NNSL (Nov 26/97) - Protests from a cab company owner prompted council to take a second look at the controversial new taxi bylaw Monday night.

"I don't think you as councillors would like to see a record of a trip at 2 a.m. from the Gold Range to your house, or at 3 a.m. from your house to another address," said Yk Cabs owner John Dalton .

The former alderman was illustrating his point that the keeping of log books, required under the new livery bylaw, is an invasion of privacy.

"It's not our job, as the taxi industry, to be the recorders of public movement," said Dalton.

The bylaw, approved in June by the previous council, requires drivers to log times and addresses for each of their fares. Under the old bylaw, said Dalton, they noted only the times they started and finished shifts.

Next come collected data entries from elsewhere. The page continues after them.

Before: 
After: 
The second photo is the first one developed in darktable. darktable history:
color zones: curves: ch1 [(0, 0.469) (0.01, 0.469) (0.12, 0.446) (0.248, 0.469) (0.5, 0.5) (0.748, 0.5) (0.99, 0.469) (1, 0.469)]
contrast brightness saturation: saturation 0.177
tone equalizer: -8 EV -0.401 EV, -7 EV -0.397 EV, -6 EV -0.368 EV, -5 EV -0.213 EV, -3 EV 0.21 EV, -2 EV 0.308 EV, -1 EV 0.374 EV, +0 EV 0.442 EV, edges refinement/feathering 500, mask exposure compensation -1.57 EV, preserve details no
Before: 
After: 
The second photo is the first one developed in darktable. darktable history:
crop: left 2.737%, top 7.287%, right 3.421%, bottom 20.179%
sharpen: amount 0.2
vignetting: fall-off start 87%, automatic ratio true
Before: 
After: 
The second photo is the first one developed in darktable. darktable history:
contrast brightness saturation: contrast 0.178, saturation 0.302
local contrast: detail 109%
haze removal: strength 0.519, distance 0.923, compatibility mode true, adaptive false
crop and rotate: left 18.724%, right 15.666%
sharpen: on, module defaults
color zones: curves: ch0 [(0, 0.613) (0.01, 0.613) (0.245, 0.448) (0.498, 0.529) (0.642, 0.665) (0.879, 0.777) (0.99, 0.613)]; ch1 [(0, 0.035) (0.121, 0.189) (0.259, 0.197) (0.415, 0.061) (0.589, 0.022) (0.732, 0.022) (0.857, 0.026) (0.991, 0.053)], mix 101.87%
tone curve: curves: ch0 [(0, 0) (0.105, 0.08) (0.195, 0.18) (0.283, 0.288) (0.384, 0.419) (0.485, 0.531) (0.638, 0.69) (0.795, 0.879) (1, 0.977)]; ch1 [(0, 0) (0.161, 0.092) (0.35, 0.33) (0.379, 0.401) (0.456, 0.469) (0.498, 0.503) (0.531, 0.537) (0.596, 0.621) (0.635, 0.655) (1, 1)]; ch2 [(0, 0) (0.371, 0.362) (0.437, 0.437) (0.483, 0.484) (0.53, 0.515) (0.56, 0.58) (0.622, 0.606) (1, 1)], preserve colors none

Dalton also said vehicle age limits need to be revised or dropped. Under the bylaw, no taxis can be more than nine years old. Dalton said the emphasis should be on street worthiness, not age.

"Within our company, that age limit will affect the employment of 21 people," said Dalton.

"Many of you have vehicles over nine years of age and you drive them and feel they're safe and take your friends and families in them."

Just before the bylaw was approved, Sunshine Cabs owner Laura Howden argued unsuccessfully that the age limit be reconsidered.

Howden also said she wanted the bylaw's six-month residency requirement scrapped.

Ald. Blake Lyons, a member of the previous council who supported the new bylaw, said he now has concerns about the six-month residency requirement, but will not change his mind about the logs.

Council voted unanimously that the bylaw go back to committee for review.

This will be the third time the bylaw has been reviewed. When it was first introduced last spring, the bylaw immediately provoked protests from the cab industry.

Under that version of the bylaw, cars could be no more than seven years of age.

The city then decided to hold a meeting to get input from taxi company representatives, and redrafted the bylaw into its current form.